_Extrait du texte_.
"""

42Rome et Alexandrie ont pu aussi bénéficier de députés. Ainsi en 382 Sévère, préfet de la ville de Rome, est destinataire d’une constitution lui rappelant que la faculté de nommer (ordinare) des députés est libre pour permettre d’apporter les vœux62. De même en 416, l’empereur rappelle que si la ville d’Alexandrie envoie une délégation, tous les curiales doivent se réunir et leurs délibérations pour avoir force probante sont insinuées par le préfet augustal, justement pour éviter des modifications63.
43Les assemblées provinciales par leur composition montrent que les curies restent dans l’antiquité tardive la base de toute l’organisation administrative, voire socio-administrative. Les cités sont donc identifiées à un groupe d’hommes qui forment un ordo doté de la personnalité morale. À leur tête on trouve des dirigeants appelés principales, decemprimi ou bouleutes. Les responsables de certaines tâches sont spécialement élus, ainsi les percepteurs et les receveurs d’après une constitution de 386 adressée au préfet du prétoire d’Orient64. Une constitution adressée au préfet des Gaules en 409 ou 412 évoque ceux qui sont élus (ou choisis) par le consentement de la curie65.
44Bien évidemment l’empereur en exigeant le choix de certains membres de la curie pour accomplir des tâches spécifiques ne se fait pas le chantre d’une quelconque démocratie. Il veut de la sorte dégager des responsables, avec le consentement de la curie, qui subissent la répression appropriée en cas de dysfonctionnement.
45D’autres groupes organisés en corps sont, à l’instar des curies, contraints de désigner des responsables.
46Certaines professions forment des corporations particulièrement surveillées par le pouvoir impérial : les producteurs de pourpre (pour la pourpre impériale), les murileguli, les boulangers (pistores), les suarii (marchands de porcs) pour des raisons d’approvisionnement, les naviculaires chargés du transport maritime, les bateliers (caudicarii), les conducteurs de bêtes de somme, (catabolenses) etc…Ainsi en 412 Honorius ordonne que les bateliers élisent, par consensus de tout le corps, un des patrons pour éviter les fraudes des bateliers et les vols des mesureurs des ports. Mais il indique la raison de cette élection, il s’agit d’éviter que le préfet de l’annone (chargé de l’approvisionnement) porte une atteinte corporelle aux trois premiers patrons du corps66. Le même Honorius dans une constitution de 419, ordonne que les éleveurs soient joints aux suarii dans le même corps et il ajoute, de façon significative pour rassurer les principales du corps habituellement visés par la répression « qu’aucune crainte d’injure corporelle ne doit se produire car nous ordonnons que les trois principales de ce corps reçoivent la comitiva du troisième ordre »67. La « démocratie » corporative dégage des responsables sur lesquels le pouvoir impérial fait pression pour que le corps accomplisse correctement les tâches qui lui sont confiées.

"""

_Consigne 1_.
Répondez aux questions suivantes d'après le texte sur les curies et les corporations :
(a) Qui reçoit en 382 la constitution rappelant la liberté de nommer des députés ?
(b) Quels responsables sont spécialement élus selon la constitution de 386 adressée au préfet du prétoire d'Orient ?
(c) Que doivent recevoir les trois principales du corps selon la constitution de 419 ?
_Consigne 2_.
Relevez, dans le texte sur les curies et les corporations, toutes les professions nommées dans la liste des corporations particulièrement surveillées par le pouvoir impérial.

_Les données_.

"""

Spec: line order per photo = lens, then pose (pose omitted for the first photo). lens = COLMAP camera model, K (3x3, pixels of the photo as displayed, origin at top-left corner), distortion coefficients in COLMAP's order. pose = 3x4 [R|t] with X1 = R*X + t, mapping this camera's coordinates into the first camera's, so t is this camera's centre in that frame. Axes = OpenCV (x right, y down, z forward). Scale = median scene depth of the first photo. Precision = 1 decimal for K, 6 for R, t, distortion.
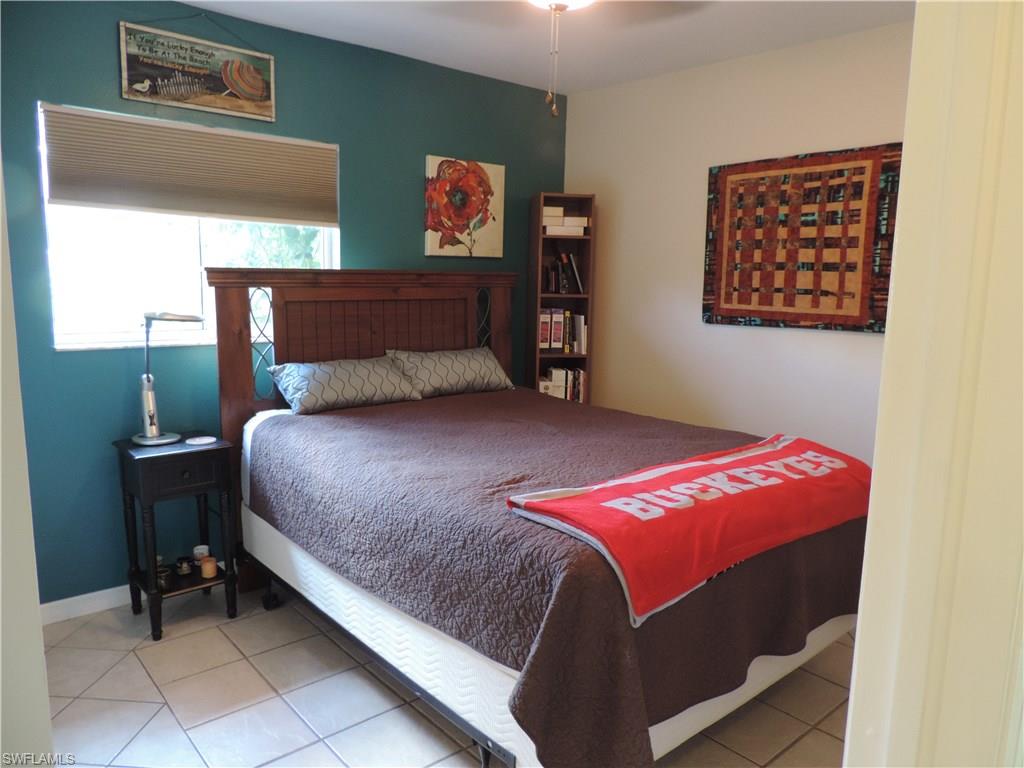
lens RADIAL K [[731.2, 0, 519.5], [0, 731.2, 386.9], [0, 0, 1]] dist [-0.027659, 0.017123]
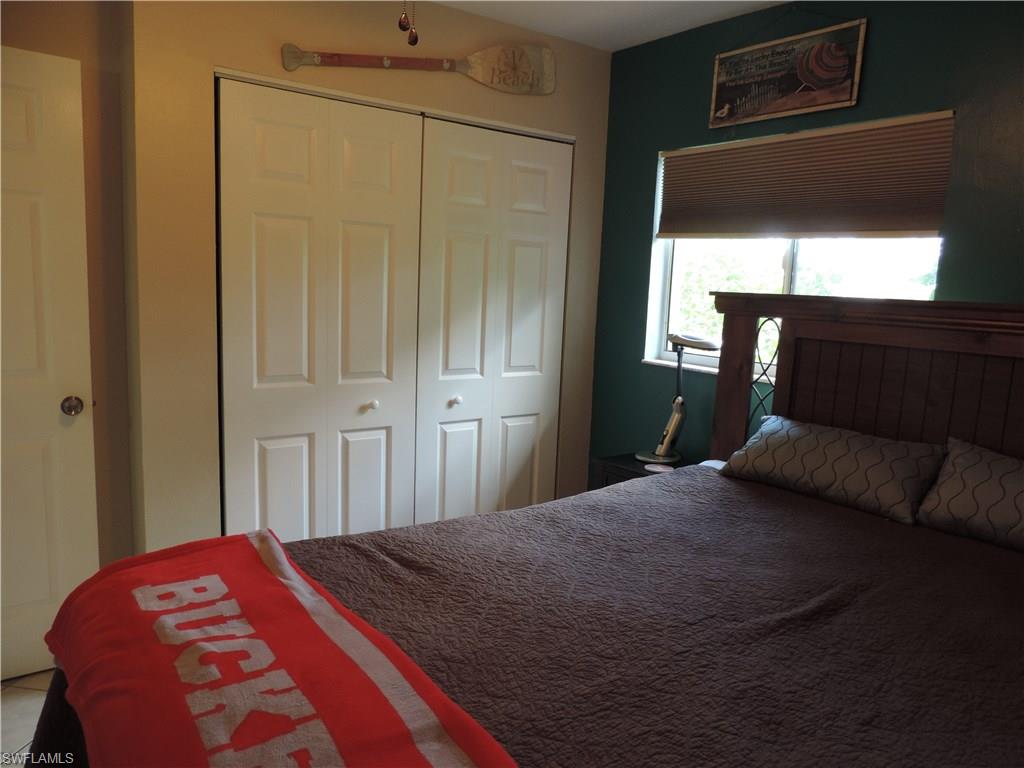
lens RADIAL K [[731.2, 0, 522.2], [0, 731.2, 380.7], [0, 0, 1]] dist [-0.027659, 0.017123]
pose [[-0.079561, 0.106680, -0.991105, 0.522116], [-0.196572, 0.973054, 0.120517, -0.120262], [0.977256, 0.204412, -0.056447, 0.848143]]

"""

_Zone de réponse 1_.
(a) Sévère, préfet de la ville de Rome.
(b) Les percepteurs et les receveurs.
(c) La comitiva du troisième ordre.

_Zone de réponse 2_.
- les producteurs de pourpre
- les murileguli
- les boulangers (pistores)
- les suarii (marchands de porcs)
- les naviculaires
- les bateliers (caudicarii)
- les conducteurs de bêtes de somme (catabolenses)